On days like this, hot sunny days, when the day consists of 12 hours of planting and potting, farm chores and watering, tommorrow at my day job, I can think of that great productive day and know that I am giving back and doing something great for my local community and that also makes tasting that local tomato even better. Or even local celery!

Tuesday, May 3, 2011

Lil Farm Update

This was written for our May CSA newsletter, but I figure it can do double duty as a blog post:

Setting up the farm

The first season farming at a new site is special because we essentially get to design our farm. What does that mean? Well we design and set up our irrigation, design our field and planting beds, create a crop rotation and figure out where other important farm infrastructure like our washing station will go. It is a season to be creative and it is also a season of hard work because all of the set up happens at the same time as planting.

These times are not without their challenges…

Take, for example, the set up of our hoophouse, which spanned over a couple of months and involved several days of hard work (okay so the boys worked really hard…we just worked hard). The final step was to put on the brand new plastic, which we decided to do in a bit of a storm the day before Amy went on a week-long trip. We were so excited to finally have the hoophouse done and to get our light starved transplants out in the sunlight. Well…just hours after we finished the plastic, the wind kicked up, and needless to say our brand new plastic tore and was flapping madly in the wind. Guess we should have spent some more time making sure it was secure…

(Thanks to Joe for the somewhat heartbreaking photo).

Despite hard work there are several things that we are extremely excited about.

One thing is the new irrigation/water system. Those of you who have been with us for a while may have heard about our water set up at the old farm. The old system involved us dragging a 60 lb gas water pump up and down a steep embankment every time we wanted to turn water on. This often was done in office work clothes in the early hours of the morning. Get this…the new system can be turned on in a heartbeat by merely flipping on a valve.

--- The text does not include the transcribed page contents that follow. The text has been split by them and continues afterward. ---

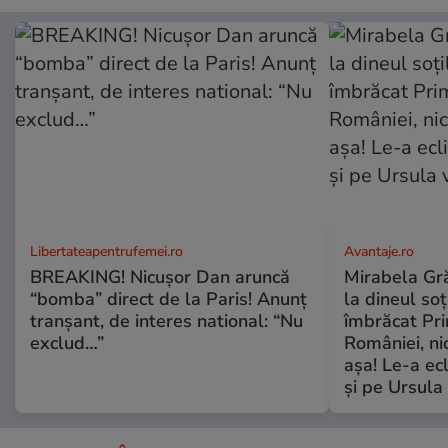
Libertateapentrufemei.ro
Avantaje.ro
BREAKING! Nicușor Dan aruncă
Mirabela Grăd
“bomba” direct de la Paris! Anunț
la dineul so
tranșant, de interes national: “Nu
îmbrăcat Pr
exclud…”
României, ni
așa! Le-a ec
și pe Ursula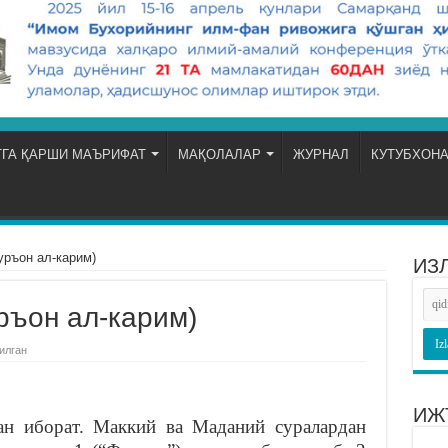
ГА ҚАРШИ МАЪРИФАТ
МАҚОЛАЛАР
ЖУРНАЛ
КУТУБХОН
الق (Ал-Қуръон ал-карим)
ИЗ
ال (Ал-Қуръон ал-карим)
илган
ИЖ
ан иборат. Маккий ва Маданий суралардан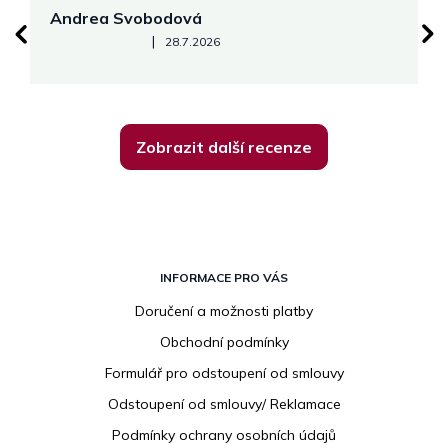
Andrea Svobodová
M
Hodnocení obchodu je 5 z 5 hvězdiček.
|
28.7.2026
Zobrazit další recenze
Z
á
INFORMACE PRO VÁS
p
Doručení a možnosti platby
a
Obchodní podmínky
t
í
Formulář pro odstoupení od smlouvy
Odstoupení od smlouvy/ Reklamace
Podmínky ochrany osobních údajů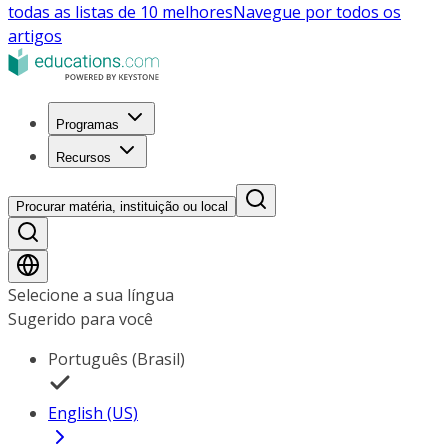
todas as listas de 10 melhores
Navegue por todos os
artigos
Programas
Recursos
Procurar matéria, instituição ou local
Selecione a sua língua
Sugerido para você
Português (Brasil)
English (US)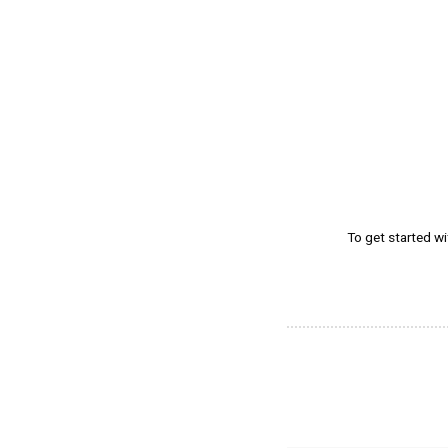
To get started w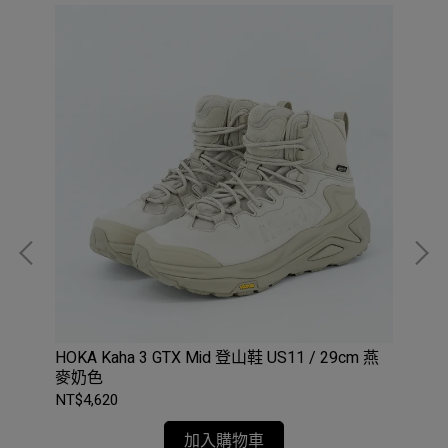
HOKA Kaha 3 GTX Mid 登山鞋 US11 / 29cm 燕
ME
麥奶色
US
NT$4,620
NT$
加入購物車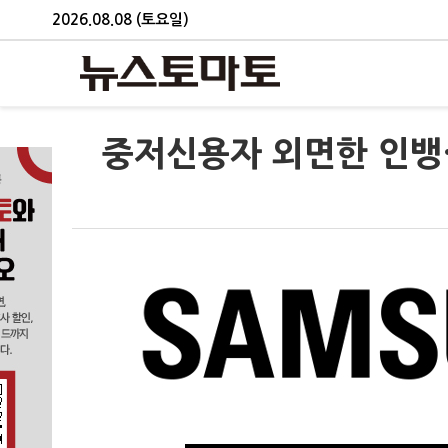
2026.08.08 (토요일)
중저신용자 외면한 인뱅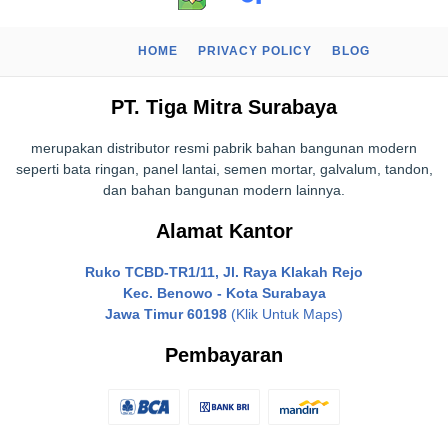
HOME
PRIVACY POLICY
BLOG
PT. Tiga Mitra Surabaya
merupakan distributor resmi pabrik bahan bangunan modern
seperti bata ringan, panel lantai, semen mortar, galvalum, tandon,
dan bahan bangunan modern lainnya.
Alamat Kantor
Ruko TCBD-TR1/11, Jl. Raya Klakah Rejo
Kec. Benowo - Kota Surabaya
Jawa Timur 60198
(Klik Untuk Maps)
Pembayaran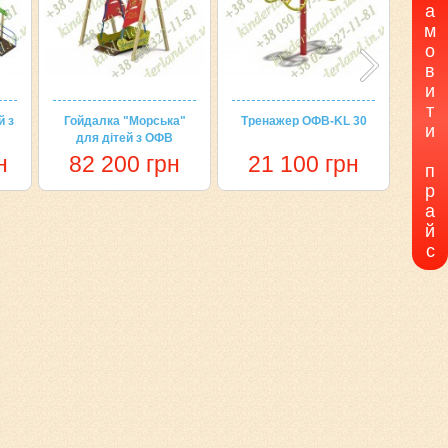
а
м
о
в
и
т
й з
Гойдалка "Морська"
Тренажер ОФВ-KL 30
Карус
и
для дітей з ОФВ
н
82 200 грн
21 100 грн
4
п
р
а
й
с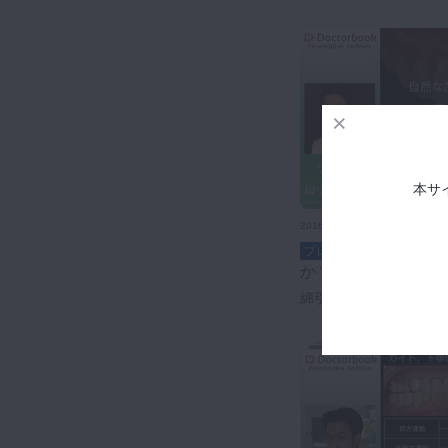
本サ
2016年11月10日(木) 公開
成人矯正の理想のゴールとは何
プレミアム
か？
綿引 淳一先生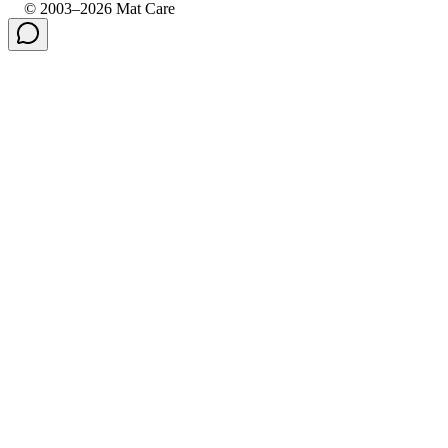
© 2003–2026 Mat Care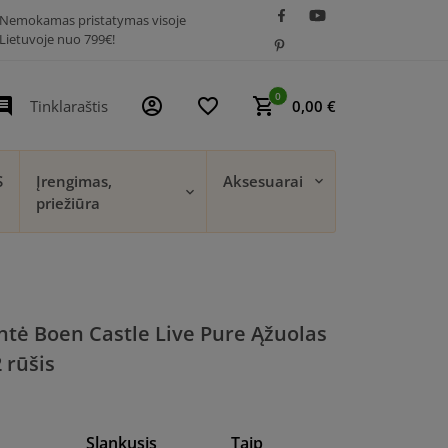
Nemokamas pristatymas visoje
Lietuvoje nuo 799€!
0
t_comment
account_circle
favorite_border
shopping_cart
Tinklaraštis
0,00 €
S
Įrengimas,
Aksesuarai
priežiūra
ntė Boen Castle Live Pure Ąžuolas
 rūšis
Slankusis
Taip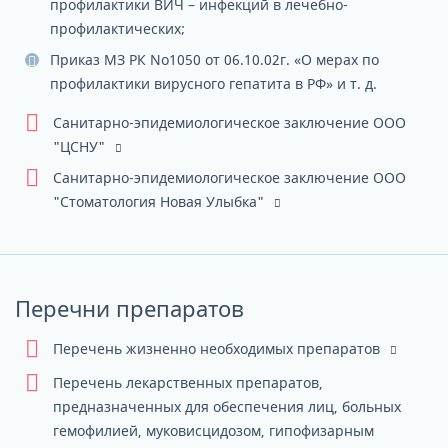
профилактики ВИЧ – инфекций в лечебно­
профилактических;
Приказ МЗ РК No1050 от 06.10.02г. «О мерах по
профилактики вирусного гепатита в РФ» и т. д.
Санитарно-эпидемиологическое заключение ООО
"ЦСНУ"
Санитарно-эпидемиологическое заключение ООО
"Стоматология Новая Улыбка"
Перечни препаратов
Перечень жизненно необходимых препаратов
Перечень лекарственных препаратов,
предназначенных для обеспечения лиц, больных
гемофилией, муковисцидозом, гипофизарным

Amazing eh?

Another thing that is really quite exciting to us is the fact that our field is a regular shape (cheap thrills). Seems simple, but after farming in an oval shaped field that was shaded on one side, the new field is a dream come true. With a regular shaped field that is not shaded, we have planned out a 6-year crop rotation based on 6 separate planting beds. What this means is that every 6th year, the same crop family will be planted in the same area. Crop rotation is a critical aspect of managing pests and diseases as well as maintaining high quality soil for our style of farming.

]Speaking of soil, our little tractor, Benny, is having a much better time tilling up this nice sandy soil compared to the heavy clay we have farmed in the past. With only 12.5 horsepower, we were quite underpowered and had a very hard time doing our field preparations. Field prep has gone much more smoothly this year thanks to the big tractors from Fraser Valley Duck and Goose and our little Benny.

Sunday, May 1, 2011

Another nice blog post about Skeeter Farm!

It's pretty fantastic to have CSA customers who also blog....
We've been so busy in the field lately, there's almost no time to spend on the computer (and I am not complaining at all).

Aimee and Mykol, two classmates of mine, came out to the farm at the end of the season last year to help with our last harvest - thanks friends!